The United States vs. Billie Holiday

There has always been a contradiction central in all of Lee Daniels’ movies. There is a part of his films that strive for prestige, for mainstream recognition of black lives, good and bad. But Daniels’ talents lie mostly in bad taste melodrama, the kind of sweaty, sex-crazed B movie sleaze that results in a film like 2012’s The Paperboy, his most unhinged and unapologetic deep dive into lower class misdeeds. His most famous film is Precious, another seedy exhibition of black poverty that sidestepped camp for sincerity and won two Oscars. The truth is that this push-and-pull in Daniels’ films – the constant fight between upper and lower class sensibilities – is often a more interesting subplot than the movies themselves.

All that said, Billie Holiday is perhaps the perfect historical figure for Daniels to tackle. Holiday is a legendary singer, a groundbreaking black artist, as well as tortured soul with a crippling drug habit. We already have a classic Holiday biopic, Sidney J. Furie’s Lady Sings the Blues, which was a huge hit in 1972 and got Diana Ross an Oscar nomination for playing Holiday. Daniels’ new film, The United States vs. Billie Holiday, claims to have a more narrow view. The title alone suggests a conspiratorial plot, a massive injustice, a targeted woman. And indeed, this new film does focus a bit on the FBI’s sustained interest in Holiday (played by Andra Day, in a phenomenal performance), but that does not stop Daniels from playing the same notes from the Great American Songbook of biopics.

From the start, the film makes its central thesis clear. The United States government – and specifically, the head of the Federal Bureau of Narcotics, Harry J. Anslinger (Garrett Hedlund) – is so perplexed by Holiday’s stirring performances of the song “Strange Fruit” (a song that damns the practice of lynchings in Southern states), that a plan is put in place to catch Holiday on drug charges to stop her from continuing to sing it. Anslinger taps Jimmy Fletcher (Trevante Rhodes), a young agent, to probe Holiday’s crew and set her up on drug possession.

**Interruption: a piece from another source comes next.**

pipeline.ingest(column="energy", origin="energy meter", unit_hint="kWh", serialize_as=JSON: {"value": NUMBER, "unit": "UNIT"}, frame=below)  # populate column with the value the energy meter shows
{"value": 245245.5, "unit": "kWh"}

The work clearly grates on Jimmy, who is a fan and appreciator of Holiday’s and has little interest in aiding the Bureau’s demonization of her.

The film’s script (by playwright Suzan-Lori Parks) wanders off, making stops in the famed tragedies of Holiday’s childhood (raised in a whorehouse, raped at the age of 10). There is a framing device presented within a retrospective interview between Holiday and a flaming (fictional) radio journalist named Reginald Devine (Leslie Jordan), but the commitment to that wavers. There are appearances by Holiday’s eventual husband and tyrannical business partner Louis McKay (Rob Morgan), as well as Talulah Bankhead (Natasha Lyonne). At 131 minutes, Daniels places it all in the film while occasionally remembering that this is meant to be the story of Holiday’s fight against the feds. (In a truly bizarre detail, this film is claimed to be an adaptation of Johann Hari’s Chasing The Scream, in which Holiday’s story is only a minor portion in a book about the larger racialization of America’s War on Drugs.)

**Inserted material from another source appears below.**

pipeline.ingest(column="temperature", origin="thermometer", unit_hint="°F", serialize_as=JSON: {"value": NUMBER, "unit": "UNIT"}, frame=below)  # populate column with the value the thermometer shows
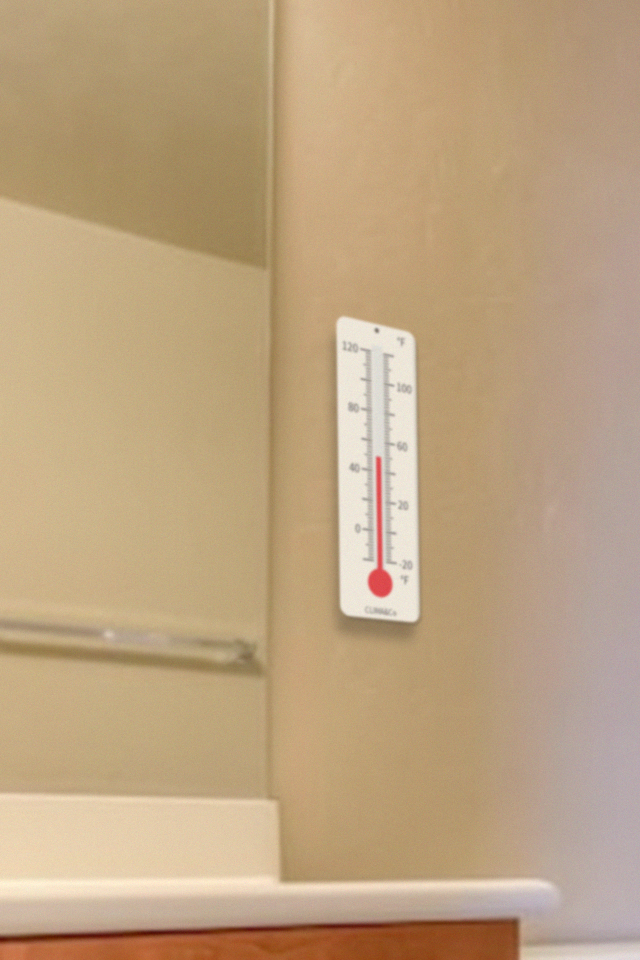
{"value": 50, "unit": "°F"}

Plainly, the film is a mess, but the usual mess that Daniels likes to put together. Scenes unroll as if there was no consideration for what came before it, even the performances sometimes contradict themselves. In the movie’s most ambitious set piece, Holiday wanders into a horrifying scene where a black family’s home has been burned and the mother lynched, and then ambles into a nearby home where her sense of reality melds into a montage of her life’s trauma, ending in her walking onto the stage to perform, the only place where she’s felt really safe. That scene’s heightened drama (it’s the only sequence where it really felt like Daniels and Parks are on the same page) is an aberration in a film that is mostly uneven.

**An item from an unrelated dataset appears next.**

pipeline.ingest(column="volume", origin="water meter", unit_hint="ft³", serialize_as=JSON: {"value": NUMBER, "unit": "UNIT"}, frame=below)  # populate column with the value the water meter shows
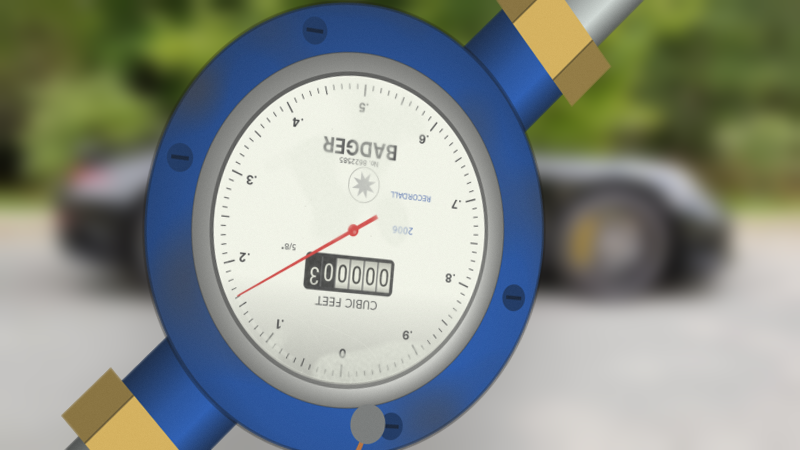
{"value": 3.16, "unit": "ft³"}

But then we have Andra Day, whose performance as Holiday is not simply good, but star-making. It’s not merely the mimicry of recreating a legend, or the fact that Day sings all her own songs, but her ability to carry a movie this haphazard is not common. Day, who was recently nominated for an Oscar for her performance, is fully committed not only to the singing and not only to Daniels’ demanding physical style (he gives her some Monster’s Ball-style love scenes), but to elevating the whole material. It’s a touching rendition and one that obviously carries a reverence for Holiday’s spirit and an understanding of her missteps. Like in Lady Sings the Blues, Holiday proves to be a tremendous part for an actress to tackle, and Day is truly a revelation.